In resilience research, a number keeps coming up, and it’s not very encouraging. Eighty-three percent of Americans think they are emotionally and mentally resilient. Only 57% of people actually score that way on tests. The discrepancy between our perceived toughness and our actual coping skills reveals something unsettling about how most people view their own well-being. It also brings up a question that scientists have been attempting to address for decades: what do resilient individuals truly do differently?
It turns out that the solution is not as dramatic as anyone had anticipated. Though those have their supporters, it’s not meditation retreats, cold plunges, or gratitude journals. Meaningful social connection is a practice that consistently appears across studies, continents, and wildly disparate populations. Having at least one person, sometimes just one, who gives you a sense of safety, support, and visibility. It sounds almost too easy to be taken seriously. However, the science is clear about this.

One of the first studies to document the protective power of close relationships was Emmy Werner’s seminal study on the children of Kauai, which began in 1955 and lasted for decades. Her team tracked almost seven hundred children from birth to adulthood, many of whom had unstable or impoverished upbringings. Even so, one-third of the children at the highest risk developed into capable, compassionate adults. A strong relationship with at least one supportive person—often not even a parent—was the single most consistent factor among them. a grandmother. a neighbor. A teacher saw them. Since then, that conclusion has been repeated so frequently that it hardly merits discussion. In 2026, Harvard’s Graduate School of Education stated unequivocally that nobody builds resilience on their own.

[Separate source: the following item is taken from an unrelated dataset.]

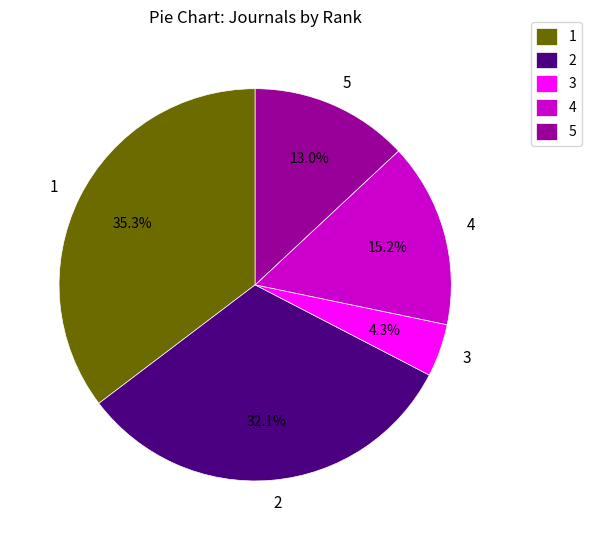

To the nearest percent, what is the difference between the largest and smallest slice percentages?

31%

From a different perspective, education and psychology researcher Robyne Hanley-Dafoe, who has spent years interviewing survivors of extreme adversity, came to the same conclusion. She developed what she refers to as a framework for everyday resiliency, which consists of five characteristics that give people the best chance of persevering through adversity. The top item on the list was belonging. Having a few meaningful relationships where one can be honest, feel safe, and celebrate without putting on a show is more important than belonging in some abstract, philosophical sense. At a conference in Chicago in 2025, she stated, “If you get those right, you’re going to be able to weather whatever comes your way.”

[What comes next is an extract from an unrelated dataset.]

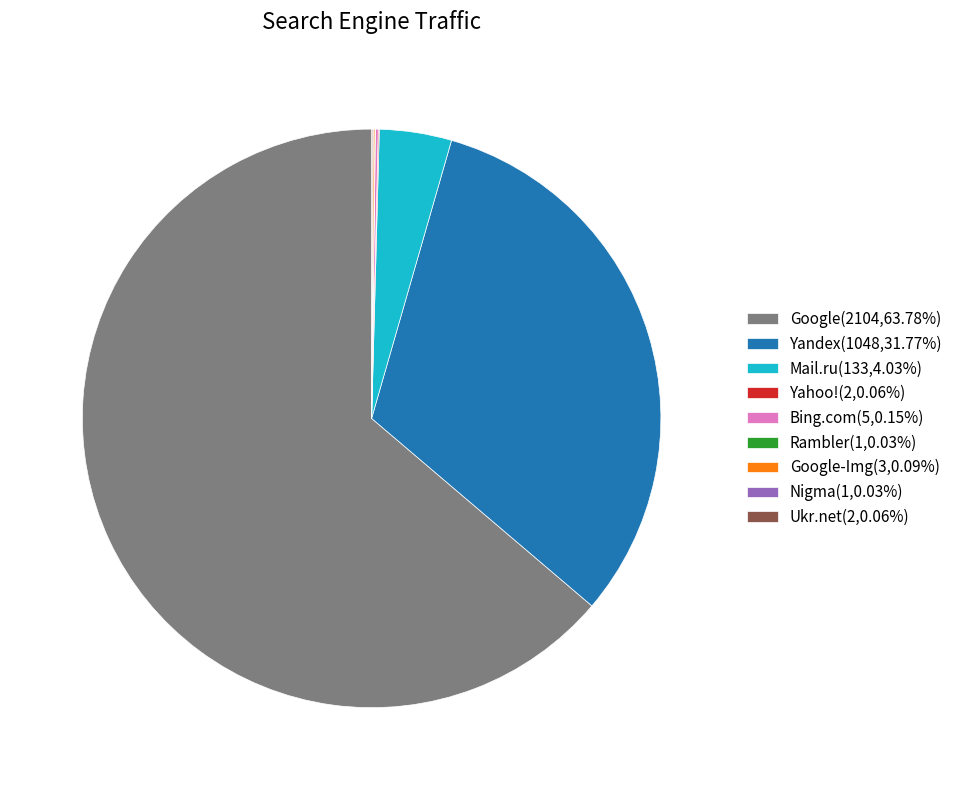

Does any single category account for the majority?

Yes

However, the majority of Americans are engaging in less connection. Shorter conversations, fewer close friendships, and more time spent scrolling through numbing devices are all well-documented trends. Hanley-Dafoe herself brought attention to the issue of scrolling, which substitutes a thin haze of stimulation that appears to be engagement but isn’t for genuine emotional processing. People seem to have replaced intimacy with closeness and true belonging with digital presence, and the distinction is more significant than it may first appear.

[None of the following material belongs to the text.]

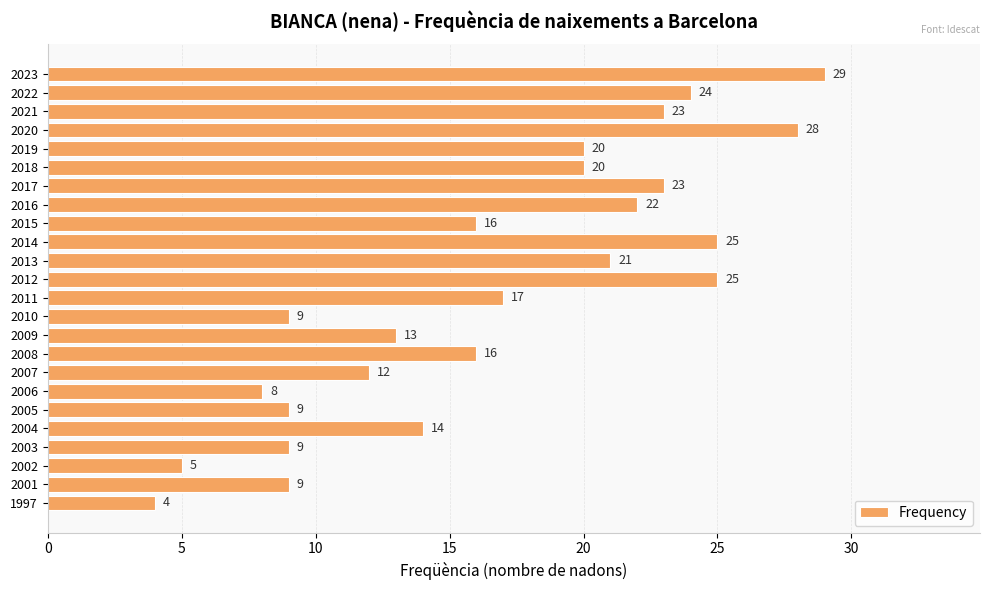

What is the value of the 14th bar from the top?

9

The fact that the solution isn’t costly or difficult is what frustrates me. It’s grinning at someone as you enter a room. Instead of a two-second text, it’s a twenty-minute phone call. It is the colleague who poses a genuine query and genuinely awaits a response. Hanley-Dafoe explained it in a way that was purposefully straightforward: “Look happy to see someone when you reunite with them.” “The little things aren’t really that small,” she said.
The wellness industry may have made this more difficult by focusing on individual optimization, such as sleep trackers, supplement stacks, and biohacking regimens, while the most proven wellbeing practice necessitates the involvement of another human. Hanley-Dafoe stated that sleep deprivation is like stepping over hundred-dollar bills to pick up pennies, emphasizing how important rest is. However, when someone feels like they belong somewhere worth waking up for, even rest is more effective.
This is a recurring theme in resilience research that is almost unyielding. Perspective, humor, acceptance, and hope are among the tools people seek out, and they all seem to work best in a network of genuine connection. When that is taken away, they become personal coping mechanisms that are unanchored. It’s difficult to ignore the fact that modern life is subtly undermining the one thing that science continues to insist upon. For a long time, the data has been evident. The question of whether we’re prepared to take action on it is quite different.